▶ TEXT SECTION
════

Lawyers enlisted by the company were present Thursday in a Virginia courtroom to argue their case; however, the presiding federal judge ultimately indicated that more information was needed to make a final decision, according to the Associated Press.

According to documents filed in a Virginia federal court, RMS Titanic would need federal court approval to obtain the machine, which would require the company to cut through the ship’s deckhouse to access the room where the wireless radio was housed.

"It's one of those iconic artifacts, like the signal flares [that the sinking ship launched]," David Gallo, an oceanographer who is a consultant for the firm, said during a federal court hearing in Norfolk, Virginia, Thursday. In addition, Gallo said that salvaging the telegraph machine wouldn’t be “grave robbery” but a way for people to connect to and honor the ship’s history.

According to RMS Titanic, time is running out to retrieve the telegraph machine, which has been called “the voice” of the Titanic. The company has recovered thousands of items from the site of the wreck, which sits about 400 miles off of Newfoundland, Canada.

Because the telegraph device is located in a room on the ship’s deck, it might become unretrievable if the roof above it continues to perforate. 

“I'm not sure if we go in 2020 that the roof won't collapse on everything,” Paul Henry Nargeolet, director of the company's underwater research program, is quoted as saying during the court testimony. However, the firm has already received pushback from the US Attorney’s Office in Virginia, which represents the US National Oceanic and Atmospheric Administration. 

According to the attorneys, retrieval of the device would violate court orders. A treaty between the US and the UK that was signed in 2003 and ratified in 2019 gives both countries the right to deny licenses to slice the hull of the Titanic wreckage and retrieve artifacts from inside it.

"It seems clear that this is not simply a 'one-off' proposal for the Marconi Wireless Telegraph, but a placeholder for future requests to take similar actions in order to recover other artifacts from inside the wreck," federal attorney Kent P. Porter wrote in court documents, AP reported.

According to Karen Kamuda, president of the Massachusetts-based Titanic Historical Society Inc., the organization "has been against disturbing the wreck since 1985 because it is a gravesite."

"As usual, it's all about money," she added in a statement to AP.

The Titanic was an Olympic-class passenger liner owned by British shipping company White Star Line. On April 14, 1912, four days into its maiden voyage, the ship hit an iceberg and sank within three hours. The disaster resulted in the deaths of 1,517 of the 2,223 people on board.

════

▶ TASKS TO CARRY OUT
a) How far off Newfoundland does the Titanic wreck sit, according to the salvage article?
b) Transcribe the salvage article from "Lawyers enlisted by" up to and including "the Associated Press.".
None of the lines are needed for these tasks.

▶ EXTRACTED RECORDS
════

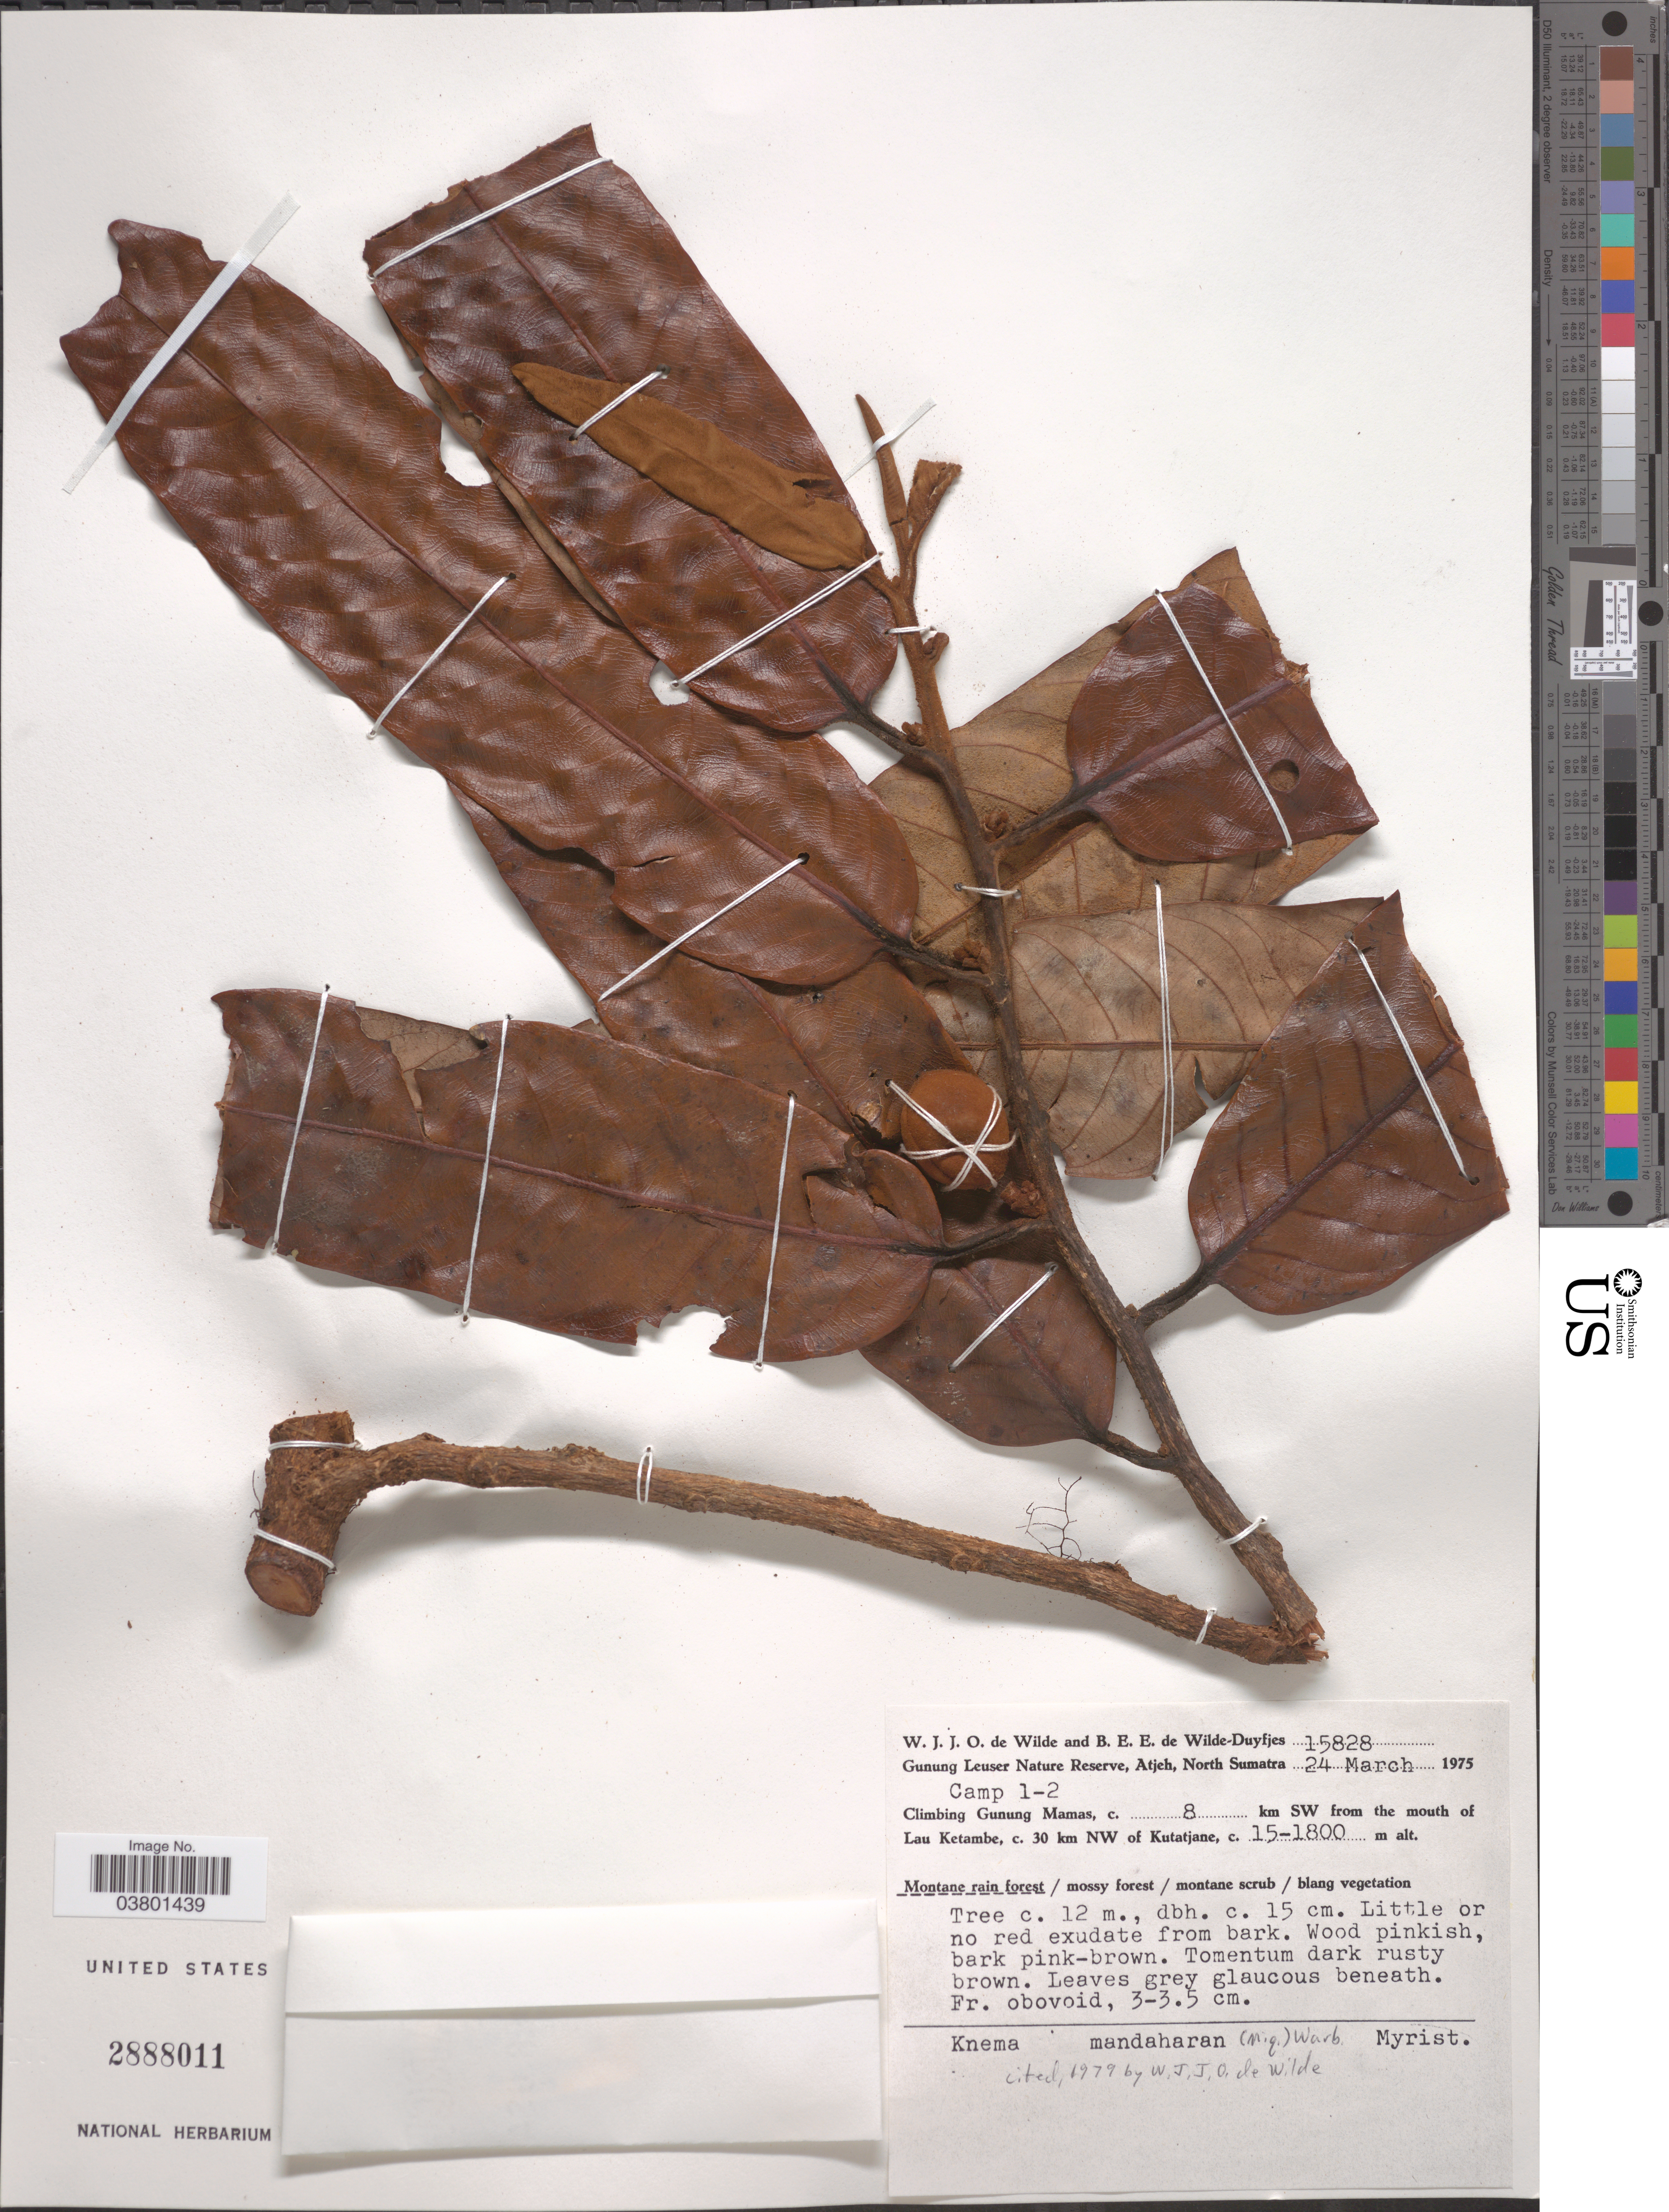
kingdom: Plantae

════

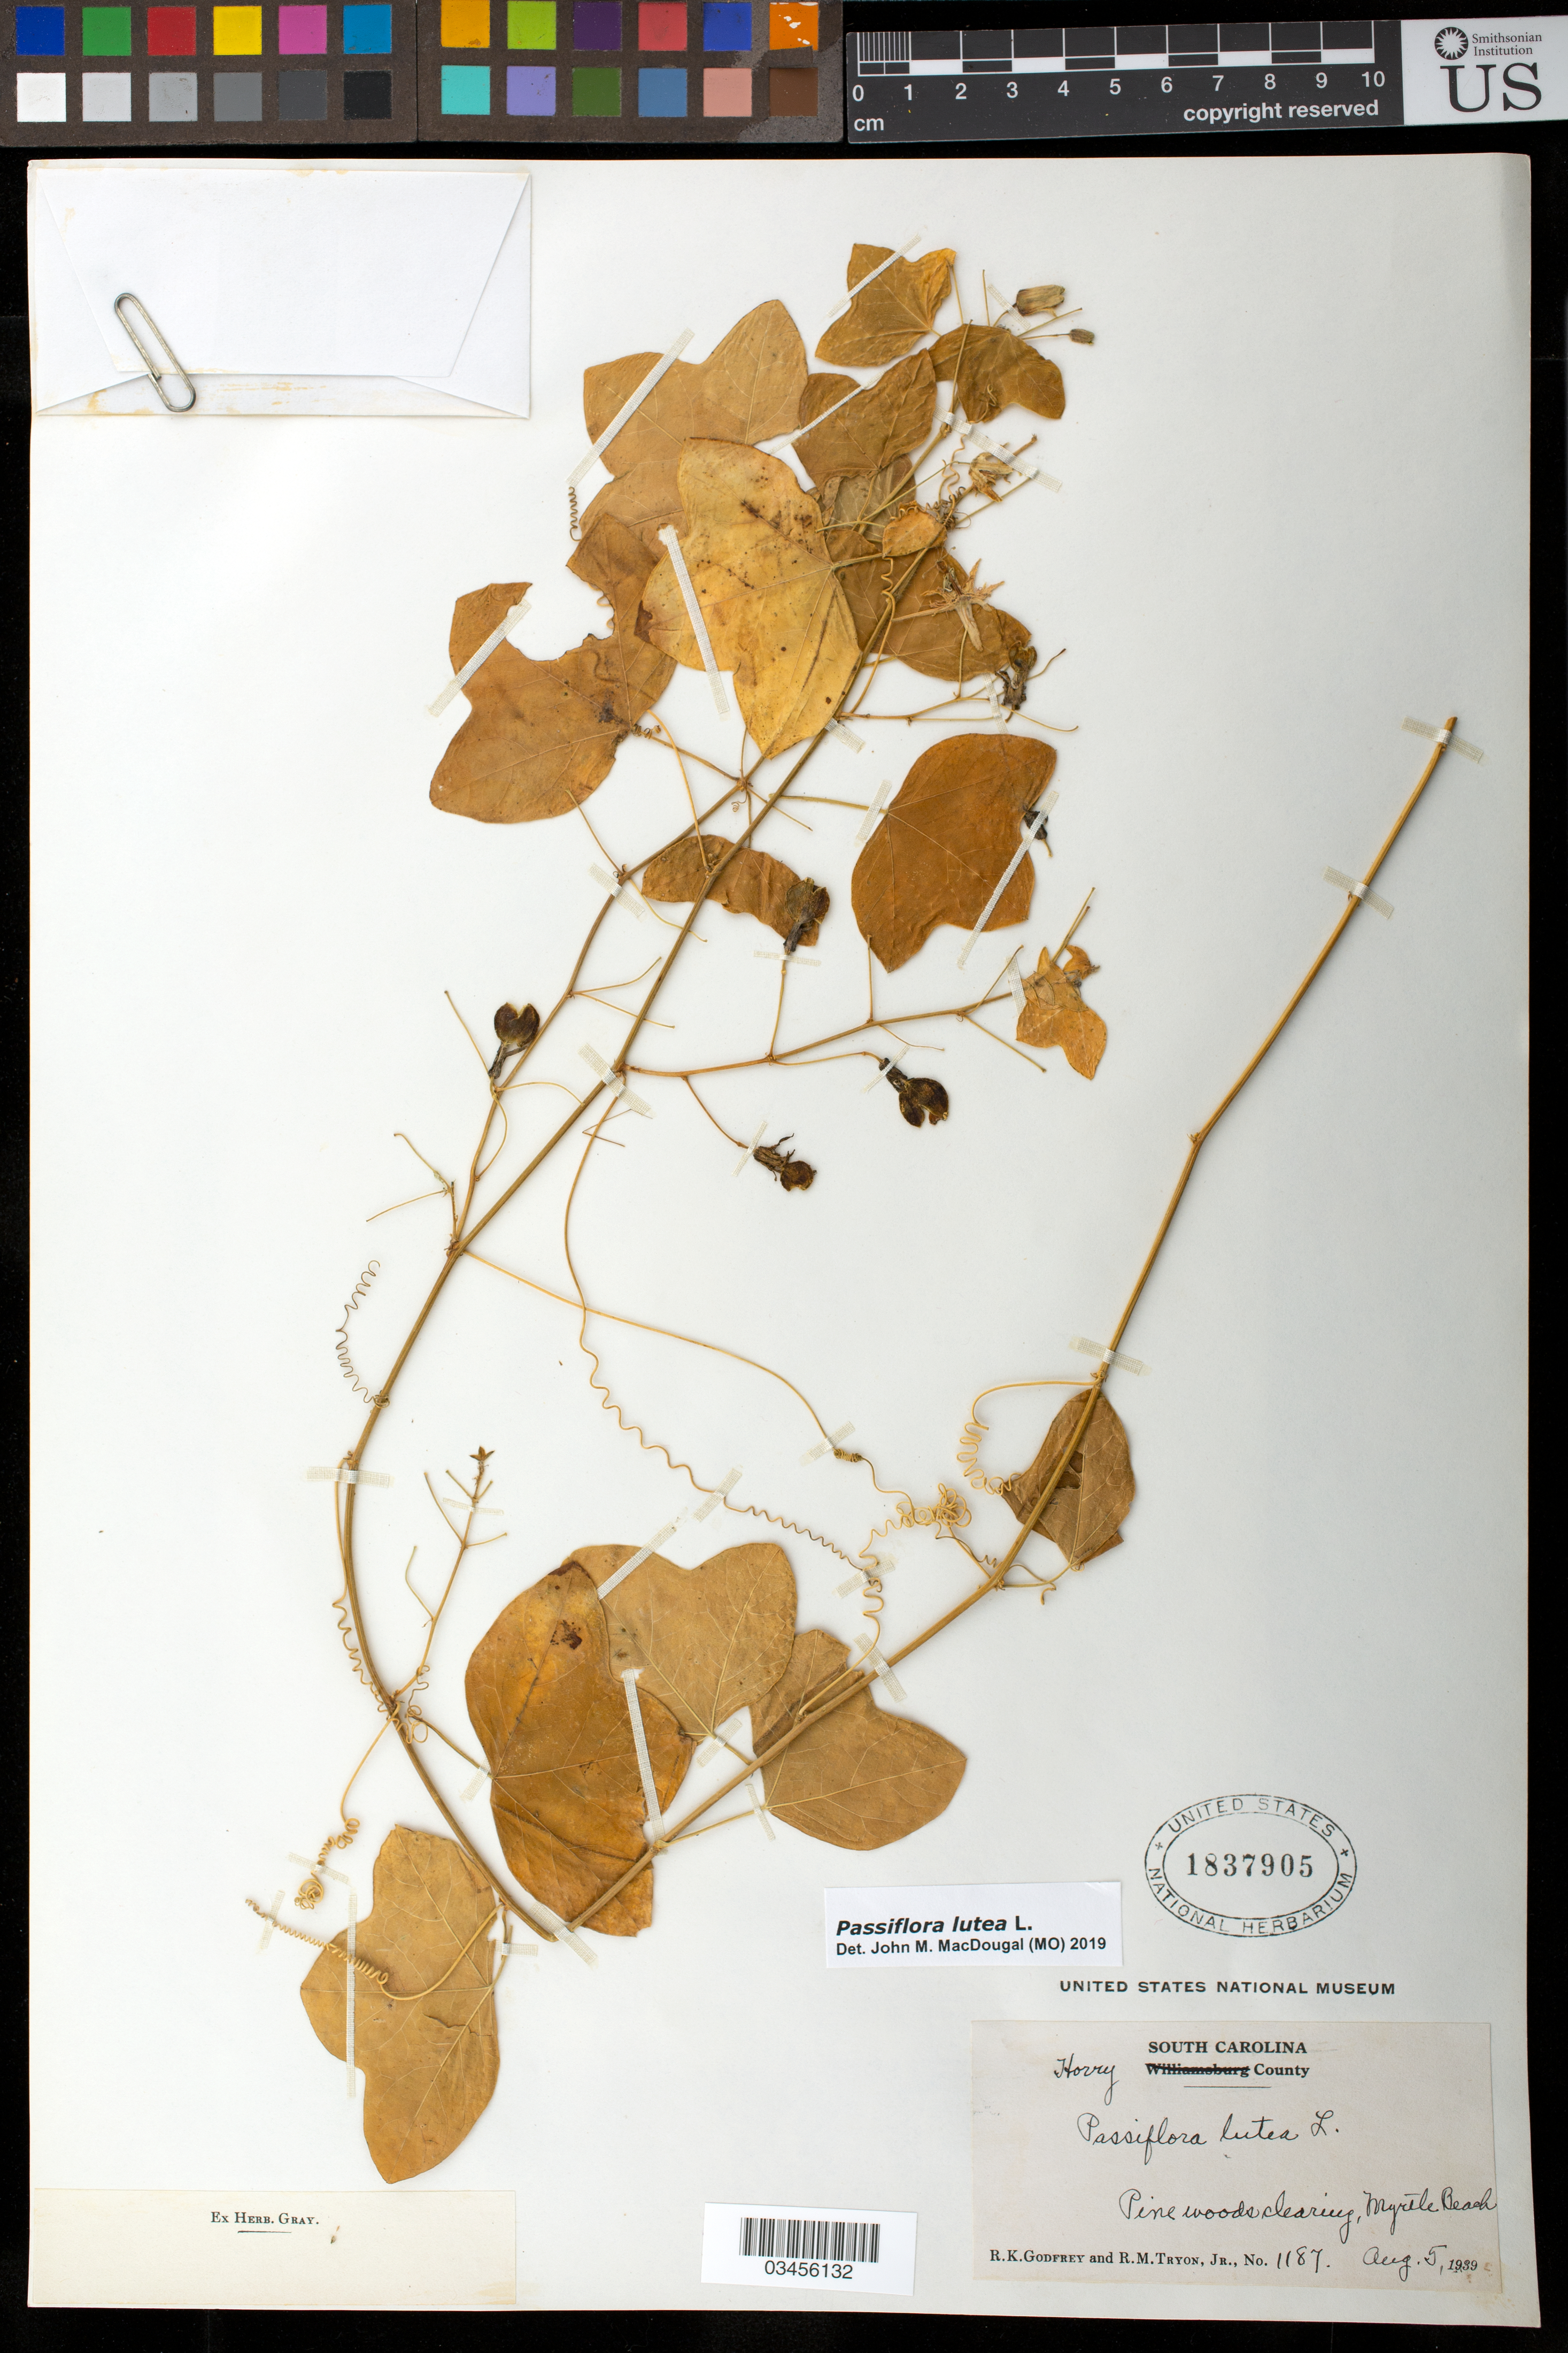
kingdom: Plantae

════

▶ ANSWERS BY TASK
a) About 400 miles

b)
Lawyers enlisted by the company were present Thursday in a Virginia courtroom to argue their case; however, the presiding federal judge ultimately indicated that more information was needed to make a final decision, according to the Associated Press.